> _EXERCISE GOAL_: Drop every picture. Return the rest of the entries exactly.

> _THE INPUT_:
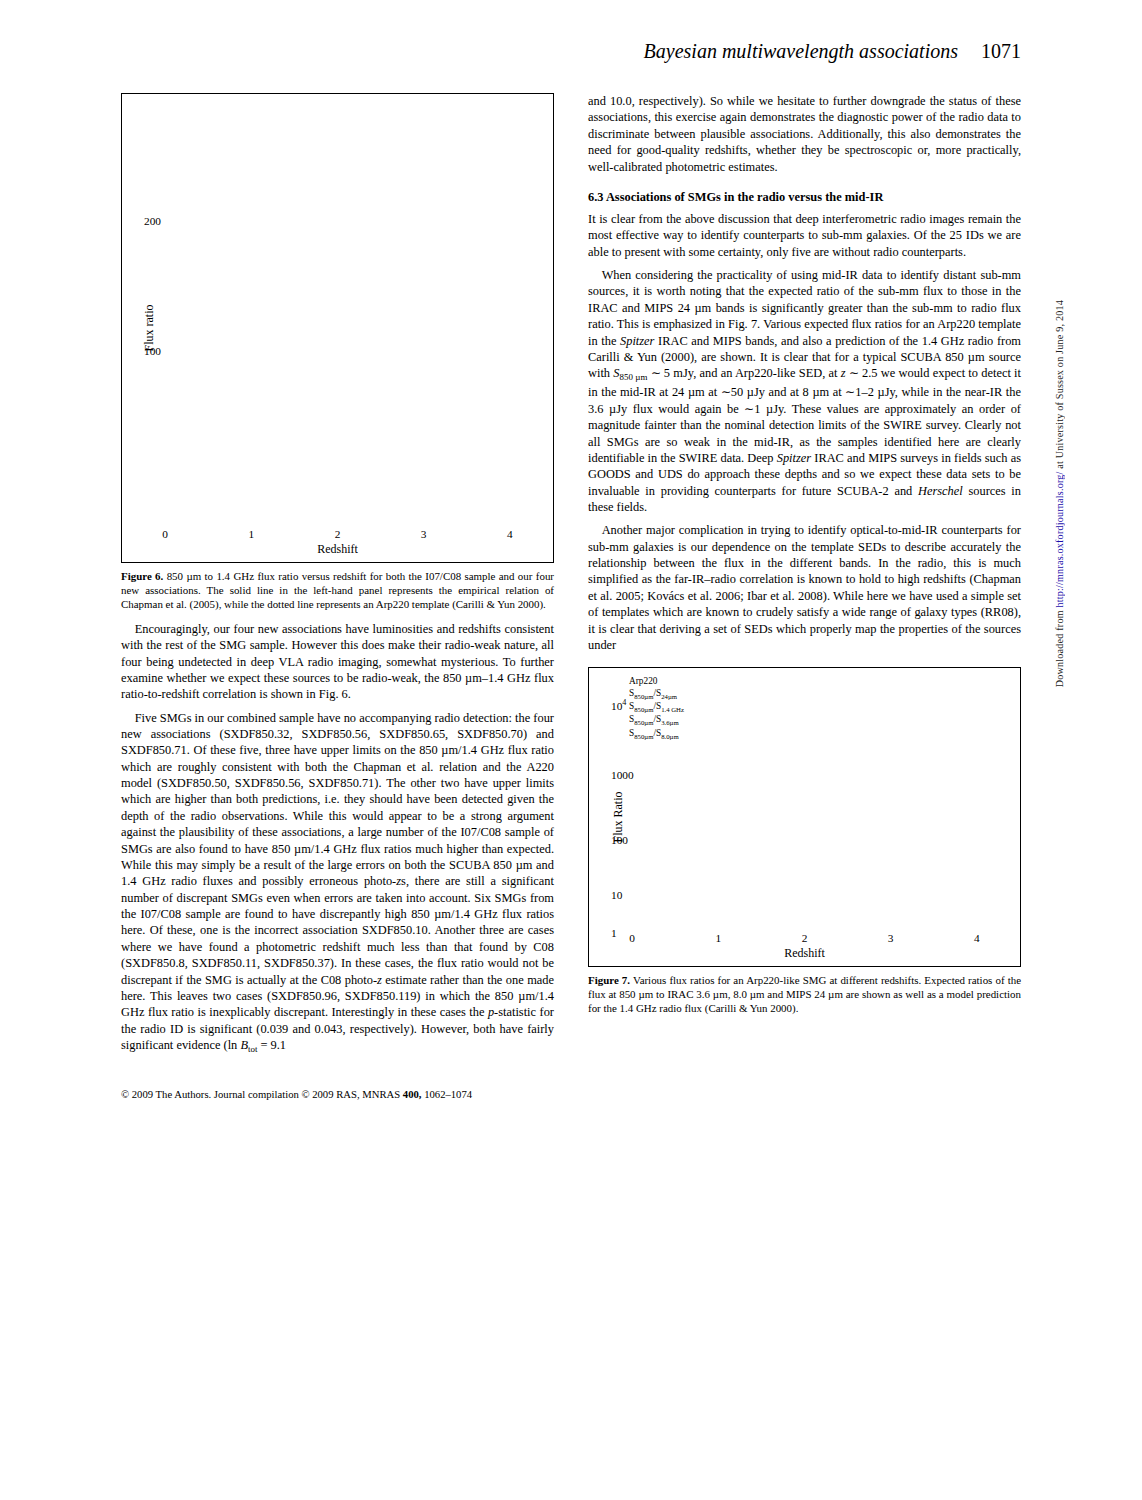Bayesian multiwavelength associations 1071
Downloaded from http://mnras.oxfordjournals.org/ at University of Sussex on June 9, 2014
Flux ratio
200
100
01234
Redshift
Figure 6. 850 µm to 1.4 GHz flux ratio versus redshift for both the I07/C08 sample and our four new associations. The solid line in the left-hand panel represents the empirical relation of Chapman et al. (2005), while the dotted line represents an Arp220 template (Carilli & Yun 2000).
Encouragingly, our four new associations have luminosities and redshifts consistent with the rest of the SMG sample. However this does make their radio-weak nature, all four being undetected in deep VLA radio imaging, somewhat mysterious. To further examine whether we expect these sources to be radio-weak, the 850 µm–1.4 GHz flux ratio-to-redshift correlation is shown in Fig. 6.
Five SMGs in our combined sample have no accompanying radio detection: the four new associations (SXDF850.32, SXDF850.56, SXDF850.65, SXDF850.70) and SXDF850.71. Of these five, three have upper limits on the 850 µm/1.4 GHz flux ratio which are roughly consistent with both the Chapman et al. relation and the A220 model (SXDF850.50, SXDF850.56, SXDF850.71). The other two have upper limits which are higher than both predictions, i.e. they should have been detected given the depth of the radio observations. While this would appear to be a strong argument against the plausibility of these associations, a large number of the I07/C08 sample of SMGs are also found to have 850 µm/1.4 GHz flux ratios much higher than expected. While this may simply be a result of the large errors on both the SCUBA 850 µm and 1.4 GHz radio fluxes and possibly erroneous photo-zs, there are still a significant number of discrepant SMGs even when errors are taken into account. Six SMGs from the I07/C08 sample are found to have discrepantly high 850 µm/1.4 GHz flux ratios here. Of these, one is the incorrect association SXDF850.10. Another three are cases where we have found a photometric redshift much less than that found by C08 (SXDF850.8, SXDF850.11, SXDF850.37). In these cases, the flux ratio would not be discrepant if the SMG is actually at the C08 photo-z estimate rather than the one made here. This leaves two cases (SXDF850.96, SXDF850.119) in which the 850 µm/1.4 GHz flux ratio is inexplicably discrepant. Interestingly in these cases the p-statistic for the radio ID is significant (0.039 and 0.043, respectively). However, both have fairly significant evidence (ln Btot = 9.1
and 10.0, respectively). So while we hesitate to further downgrade the status of these associations, this exercise again demonstrates the diagnostic power of the radio data to discriminate between plausible associations. Additionally, this also demonstrates the need for good-quality redshifts, whether they be spectroscopic or, more practically, well-calibrated photometric estimates.
6.3 Associations of SMGs in the radio versus the mid-IR
It is clear from the above discussion that deep interferometric radio images remain the most effective way to identify counterparts to sub-mm galaxies. Of the 25 IDs we are able to present with some certainty, only five are without radio counterparts.
When considering the practicality of using mid-IR data to identify distant sub-mm sources, it is worth noting that the expected ratio of the sub-mm flux to those in the IRAC and MIPS 24 µm bands is significantly greater than the sub-mm to radio flux ratio. This is emphasized in Fig. 7. Various expected flux ratios for an Arp220 template in the Spitzer IRAC and MIPS bands, and also a prediction of the 1.4 GHz radio from Carilli & Yun (2000), are shown. It is clear that for a typical SCUBA 850 µm source with S850 µm ∼ 5 mJy, and an Arp220-like SED, at z ∼ 2.5 we would expect to detect it in the mid-IR at 24 µm at ∼50 µJy and at 8 µm at ∼1–2 µJy, while in the near-IR the 3.6 µJy flux would again be ∼1 µJy. These values are approximately an order of magnitude fainter than the nominal detection limits of the SWIRE survey. Clearly not all SMGs are so weak in the mid-IR, as the samples identified here are clearly identifiable in the SWIRE data. Deep Spitzer IRAC and MIPS surveys in fields such as GOODS and UDS do approach these depths and so we expect these data sets to be invaluable in providing counterparts for future SCUBA-2 and Herschel sources in these fields.
Another major complication in trying to identify optical-to-mid-IR counterparts for sub-mm galaxies is our dependence on the template SEDs to describe accurately the relationship between the flux in the different bands. In the radio, this is much simplified as the far-IR–radio correlation is known to hold to high redshifts (Chapman et al. 2005; Kovács et al. 2006; Ibar et al. 2008). While here we have used a simple set of templates which are known to crudely satisfy a wide range of galaxy types (RR08), it is clear that deriving a set of SEDs which properly map the properties of the sources under
Arp220
S850µm/S24µm
S850µm/S1.4 GHz
S850µm/S3.6µm
S850µm/S8.0µm
Flux Ratio
104
1000
100
10
1
01234
Redshift
Figure 7. Various flux ratios for an Arp220-like SMG at different redshifts. Expected ratios of the flux at 850 µm to IRAC 3.6 µm, 8.0 µm and MIPS 24 µm are shown as well as a model prediction for the 1.4 GHz radio flux (Carilli & Yun 2000).
© 2009 The Authors. Journal compilation © 2009 RAS, MNRAS 400, 1062–1074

> _WRITTEN SOLUTION_:
Bayesian multiwavelength associations 1071
Downloaded from http://mnras.oxfordjournals.org/ at University of Sussex on June 9, 2014
Flux ratio
200
100
01234
Redshift
Figure 6. 850 µm to 1.4 GHz flux ratio versus redshift for both the I07/C08 sample and our four new associations. The solid line in the left-hand panel represents the empirical relation of Chapman et al. (2005), while the dotted line represents an Arp220 template (Carilli & Yun 2000).
Encouragingly, our four new associations have luminosities and redshifts consistent with the rest of the SMG sample. However this does make their radio-weak nature, all four being undetected in deep VLA radio imaging, somewhat mysterious. To further examine whether we expect these sources to be radio-weak, the 850 µm–1.4 GHz flux ratio-to-redshift correlation is shown in Fig. 6.
Five SMGs in our combined sample have no accompanying radio detection: the four new associations (SXDF850.32, SXDF850.56, SXDF850.65, SXDF850.70) and SXDF850.71. Of these five, three have upper limits on the 850 µm/1.4 GHz flux ratio which are roughly consistent with both the Chapman et al. relation and the A220 model (SXDF850.50, SXDF850.56, SXDF850.71). The other two have upper limits which are higher than both predictions, i.e. they should have been detected given the depth of the radio observations. While this would appear to be a strong argument against the plausibility of these associations, a large number of the I07/C08 sample of SMGs are also found to have 850 µm/1.4 GHz flux ratios much higher than expected. While this may simply be a result of the large errors on both the SCUBA 850 µm and 1.4 GHz radio fluxes and possibly erroneous photo-zs, there are still a significant number of discrepant SMGs even when errors are taken into account. Six SMGs from the I07/C08 sample are found to have discrepantly high 850 µm/1.4 GHz flux ratios here. Of these, one is the incorrect association SXDF850.10. Another three are cases where we have found a photometric redshift much less than that found by C08 (SXDF850.8, SXDF850.11, SXDF850.37). In these cases, the flux ratio would not be discrepant if the SMG is actually at the C08 photo-z estimate rather than the one made here. This leaves two cases (SXDF850.96, SXDF850.119) in which the 850 µm/1.4 GHz flux ratio is inexplicably discrepant. Interestingly in these cases the p-statistic for the radio ID is significant (0.039 and 0.043, respectively). However, both have fairly significant evidence (ln Btot = 9.1
and 10.0, respectively). So while we hesitate to further downgrade the status of these associations, this exercise again demonstrates the diagnostic power of the radio data to discriminate between plausible associations. Additionally, this also demonstrates the need for good-quality redshifts, whether they be spectroscopic or, more practically, well-calibrated photometric estimates.
6.3 Associations of SMGs in the radio versus the mid-IR
It is clear from the above discussion that deep interferometric radio images remain the most effective way to identify counterparts to sub-mm galaxies. Of the 25 IDs we are able to present with some certainty, only five are without radio counterparts.
When considering the practicality of using mid-IR data to identify distant sub-mm sources, it is worth noting that the expected ratio of the sub-mm flux to those in the IRAC and MIPS 24 µm bands is significantly greater than the sub-mm to radio flux ratio. This is emphasized in Fig. 7. Various expected flux ratios for an Arp220 template in the Spitzer IRAC and MIPS bands, and also a prediction of the 1.4 GHz radio from Carilli & Yun (2000), are shown. It is clear that for a typical SCUBA 850 µm source with S850 µm ∼ 5 mJy, and an Arp220-like SED, at z ∼ 2.5 we would expect to detect it in the mid-IR at 24 µm at ∼50 µJy and at 8 µm at ∼1–2 µJy, while in the near-IR the 3.6 µJy flux would again be ∼1 µJy. These values are approximately an order of magnitude fainter than the nominal detection limits of the SWIRE survey. Clearly not all SMGs are so weak in the mid-IR, as the samples identified here are clearly identifiable in the SWIRE data. Deep Spitzer IRAC and MIPS surveys in fields such as GOODS and UDS do approach these depths and so we expect these data sets to be invaluable in providing counterparts for future SCUBA-2 and Herschel sources in these fields.
Another major complication in trying to identify optical-to-mid-IR counterparts for sub-mm galaxies is our dependence on the template SEDs to describe accurately the relationship between the flux in the different bands. In the radio, this is much simplified as the far-IR–radio correlation is known to hold to high redshifts (Chapman et al. 2005; Kovács et al. 2006; Ibar et al. 2008). While here we have used a simple set of templates which are known to crudely satisfy a wide range of galaxy types (RR08), it is clear that deriving a set of SEDs which properly map the properties of the sources under
Arp220
S850µm/S24µm
S850µm/S1.4 GHz
S850µm/S3.6µm
S850µm/S8.0µm
Flux Ratio
104
1000
100
10
1
01234
Redshift
Figure 7. Various flux ratios for an Arp220-like SMG at different redshifts. Expected ratios of the flux at 850 µm to IRAC 3.6 µm, 8.0 µm and MIPS 24 µm are shown as well as a model prediction for the 1.4 GHz radio flux (Carilli & Yun 2000).
© 2009 The Authors. Journal compilation © 2009 RAS, MNRAS 400, 1062–1074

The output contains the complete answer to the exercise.